[Task details]:
Write out again the part of the entries that opens with the line containing "scientific name: Albizia petersiana" and closes with the line containing "genus: Potentilla", changing every "kingdom" to "realm" and leaving everything else the same.

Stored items
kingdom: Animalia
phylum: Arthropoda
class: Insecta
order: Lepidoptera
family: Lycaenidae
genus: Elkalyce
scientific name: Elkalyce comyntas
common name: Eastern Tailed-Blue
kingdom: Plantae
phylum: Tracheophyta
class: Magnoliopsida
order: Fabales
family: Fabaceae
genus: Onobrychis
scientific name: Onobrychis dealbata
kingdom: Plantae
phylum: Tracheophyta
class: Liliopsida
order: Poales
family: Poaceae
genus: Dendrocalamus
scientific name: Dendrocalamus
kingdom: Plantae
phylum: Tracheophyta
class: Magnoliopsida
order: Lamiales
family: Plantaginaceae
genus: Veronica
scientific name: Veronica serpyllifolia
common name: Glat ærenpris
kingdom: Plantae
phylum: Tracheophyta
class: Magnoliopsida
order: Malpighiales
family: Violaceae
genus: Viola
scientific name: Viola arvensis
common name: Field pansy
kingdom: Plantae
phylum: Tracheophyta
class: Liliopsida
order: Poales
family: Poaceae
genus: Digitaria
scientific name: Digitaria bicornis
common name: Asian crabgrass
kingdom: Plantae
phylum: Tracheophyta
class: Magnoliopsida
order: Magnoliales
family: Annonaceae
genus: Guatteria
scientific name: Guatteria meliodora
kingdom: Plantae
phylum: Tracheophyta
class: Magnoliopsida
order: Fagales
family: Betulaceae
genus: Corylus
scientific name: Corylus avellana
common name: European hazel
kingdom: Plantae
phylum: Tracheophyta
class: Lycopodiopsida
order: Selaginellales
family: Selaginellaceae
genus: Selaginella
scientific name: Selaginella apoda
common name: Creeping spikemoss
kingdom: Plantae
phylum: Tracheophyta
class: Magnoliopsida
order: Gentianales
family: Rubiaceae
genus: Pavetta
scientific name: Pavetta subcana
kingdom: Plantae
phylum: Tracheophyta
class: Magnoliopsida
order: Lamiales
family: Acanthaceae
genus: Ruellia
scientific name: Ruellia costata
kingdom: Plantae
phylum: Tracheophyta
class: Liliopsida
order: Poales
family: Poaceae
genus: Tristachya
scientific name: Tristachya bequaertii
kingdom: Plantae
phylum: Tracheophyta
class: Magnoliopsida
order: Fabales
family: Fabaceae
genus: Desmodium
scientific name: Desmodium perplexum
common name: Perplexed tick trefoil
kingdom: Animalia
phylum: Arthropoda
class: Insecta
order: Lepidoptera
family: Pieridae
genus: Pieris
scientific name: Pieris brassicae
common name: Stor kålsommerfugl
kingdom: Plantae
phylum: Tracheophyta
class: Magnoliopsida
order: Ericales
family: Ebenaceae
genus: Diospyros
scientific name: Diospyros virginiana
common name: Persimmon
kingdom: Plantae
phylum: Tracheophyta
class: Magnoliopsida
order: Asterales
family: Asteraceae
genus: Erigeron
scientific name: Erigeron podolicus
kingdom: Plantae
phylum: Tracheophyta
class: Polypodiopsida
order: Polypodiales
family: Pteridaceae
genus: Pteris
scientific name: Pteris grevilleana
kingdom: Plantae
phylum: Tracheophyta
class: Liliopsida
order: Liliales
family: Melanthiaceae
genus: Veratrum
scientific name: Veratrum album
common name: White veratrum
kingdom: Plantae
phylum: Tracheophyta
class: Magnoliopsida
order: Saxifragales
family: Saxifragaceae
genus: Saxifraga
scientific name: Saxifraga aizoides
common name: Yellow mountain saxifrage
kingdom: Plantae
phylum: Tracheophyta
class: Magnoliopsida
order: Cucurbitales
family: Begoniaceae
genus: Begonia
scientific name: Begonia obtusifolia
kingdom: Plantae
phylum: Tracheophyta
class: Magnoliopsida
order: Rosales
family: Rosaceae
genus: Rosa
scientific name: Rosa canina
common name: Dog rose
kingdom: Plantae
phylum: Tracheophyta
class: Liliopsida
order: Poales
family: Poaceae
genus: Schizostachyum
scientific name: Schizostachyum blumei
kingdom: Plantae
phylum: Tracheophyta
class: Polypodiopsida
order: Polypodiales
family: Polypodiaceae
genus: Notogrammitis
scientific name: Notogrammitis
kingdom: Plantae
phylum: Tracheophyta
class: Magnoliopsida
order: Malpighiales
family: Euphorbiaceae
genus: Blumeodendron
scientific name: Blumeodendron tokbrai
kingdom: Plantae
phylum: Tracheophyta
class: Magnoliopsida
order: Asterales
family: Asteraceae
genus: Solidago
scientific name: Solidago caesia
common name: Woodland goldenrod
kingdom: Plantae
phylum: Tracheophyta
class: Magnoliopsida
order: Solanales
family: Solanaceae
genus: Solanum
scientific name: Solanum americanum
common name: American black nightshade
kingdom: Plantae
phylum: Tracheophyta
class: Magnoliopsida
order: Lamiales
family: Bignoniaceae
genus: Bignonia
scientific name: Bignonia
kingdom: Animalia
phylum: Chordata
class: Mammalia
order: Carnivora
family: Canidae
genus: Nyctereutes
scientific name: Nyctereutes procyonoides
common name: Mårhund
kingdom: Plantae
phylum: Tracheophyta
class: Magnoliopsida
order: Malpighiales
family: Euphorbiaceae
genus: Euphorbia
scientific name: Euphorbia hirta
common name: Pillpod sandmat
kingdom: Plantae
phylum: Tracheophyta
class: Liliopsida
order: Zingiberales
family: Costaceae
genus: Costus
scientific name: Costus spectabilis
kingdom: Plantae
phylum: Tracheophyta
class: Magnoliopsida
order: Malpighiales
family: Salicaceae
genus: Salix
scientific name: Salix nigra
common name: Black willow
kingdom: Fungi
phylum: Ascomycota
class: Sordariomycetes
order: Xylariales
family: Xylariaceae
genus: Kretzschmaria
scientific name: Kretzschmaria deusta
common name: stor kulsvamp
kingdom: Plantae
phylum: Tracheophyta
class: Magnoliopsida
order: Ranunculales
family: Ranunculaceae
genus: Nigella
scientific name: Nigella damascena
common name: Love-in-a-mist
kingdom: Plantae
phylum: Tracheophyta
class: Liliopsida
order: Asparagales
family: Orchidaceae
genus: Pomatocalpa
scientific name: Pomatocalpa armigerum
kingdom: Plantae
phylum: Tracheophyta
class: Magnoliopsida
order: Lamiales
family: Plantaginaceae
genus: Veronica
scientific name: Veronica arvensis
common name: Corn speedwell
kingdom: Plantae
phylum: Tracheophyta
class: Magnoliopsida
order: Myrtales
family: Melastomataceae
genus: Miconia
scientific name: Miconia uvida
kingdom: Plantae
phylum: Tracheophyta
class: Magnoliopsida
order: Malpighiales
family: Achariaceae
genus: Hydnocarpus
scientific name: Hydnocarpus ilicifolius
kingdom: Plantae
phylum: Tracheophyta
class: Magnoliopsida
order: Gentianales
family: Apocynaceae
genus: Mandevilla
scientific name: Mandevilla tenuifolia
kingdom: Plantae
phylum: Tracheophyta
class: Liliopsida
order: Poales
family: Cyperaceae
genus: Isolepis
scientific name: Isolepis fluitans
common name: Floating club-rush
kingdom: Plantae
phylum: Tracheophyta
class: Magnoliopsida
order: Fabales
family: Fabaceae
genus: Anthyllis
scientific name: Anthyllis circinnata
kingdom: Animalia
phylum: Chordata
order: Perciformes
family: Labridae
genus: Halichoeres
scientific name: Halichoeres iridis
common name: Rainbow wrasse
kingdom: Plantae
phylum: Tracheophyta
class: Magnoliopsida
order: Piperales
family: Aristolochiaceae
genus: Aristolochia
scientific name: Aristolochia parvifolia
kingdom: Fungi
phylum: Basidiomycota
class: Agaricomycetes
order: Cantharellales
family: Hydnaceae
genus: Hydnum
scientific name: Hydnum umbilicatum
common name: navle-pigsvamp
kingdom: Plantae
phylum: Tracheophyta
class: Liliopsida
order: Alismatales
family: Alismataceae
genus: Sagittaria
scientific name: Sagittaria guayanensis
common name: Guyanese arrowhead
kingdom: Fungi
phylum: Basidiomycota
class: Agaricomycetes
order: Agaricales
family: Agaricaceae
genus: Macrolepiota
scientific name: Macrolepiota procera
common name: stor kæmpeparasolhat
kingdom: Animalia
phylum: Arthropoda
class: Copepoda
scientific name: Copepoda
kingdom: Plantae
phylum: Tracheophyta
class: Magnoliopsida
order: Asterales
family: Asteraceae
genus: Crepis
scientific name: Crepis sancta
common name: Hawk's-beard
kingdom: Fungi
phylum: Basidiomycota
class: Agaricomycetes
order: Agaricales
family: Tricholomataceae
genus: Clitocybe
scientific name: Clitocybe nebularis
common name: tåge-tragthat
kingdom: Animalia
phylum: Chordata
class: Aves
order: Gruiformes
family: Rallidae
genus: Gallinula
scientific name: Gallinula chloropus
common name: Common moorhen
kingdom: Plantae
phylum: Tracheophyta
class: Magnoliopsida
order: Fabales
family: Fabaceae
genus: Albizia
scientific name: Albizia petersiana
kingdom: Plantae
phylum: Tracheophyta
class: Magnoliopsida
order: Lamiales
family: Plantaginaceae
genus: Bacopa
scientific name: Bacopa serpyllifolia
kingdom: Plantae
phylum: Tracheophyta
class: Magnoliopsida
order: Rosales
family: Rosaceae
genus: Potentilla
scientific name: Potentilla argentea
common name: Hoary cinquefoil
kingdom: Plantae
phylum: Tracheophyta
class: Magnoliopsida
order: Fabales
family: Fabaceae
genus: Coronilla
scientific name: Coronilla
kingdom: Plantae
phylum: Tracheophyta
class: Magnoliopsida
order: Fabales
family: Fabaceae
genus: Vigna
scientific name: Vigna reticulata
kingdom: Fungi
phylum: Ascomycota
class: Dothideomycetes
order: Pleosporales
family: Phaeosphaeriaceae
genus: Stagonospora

[Answer in full]:
scientific name: Albizia petersiana
realm: Plantae
phylum: Tracheophyta
class: Magnoliopsida
order: Lamiales
family: Plantaginaceae
genus: Bacopa
scientific name: Bacopa serpyllifolia
realm: Plantae
phylum: Tracheophyta
class: Magnoliopsida
order: Rosales
family: Rosaceae
genus: Potentilla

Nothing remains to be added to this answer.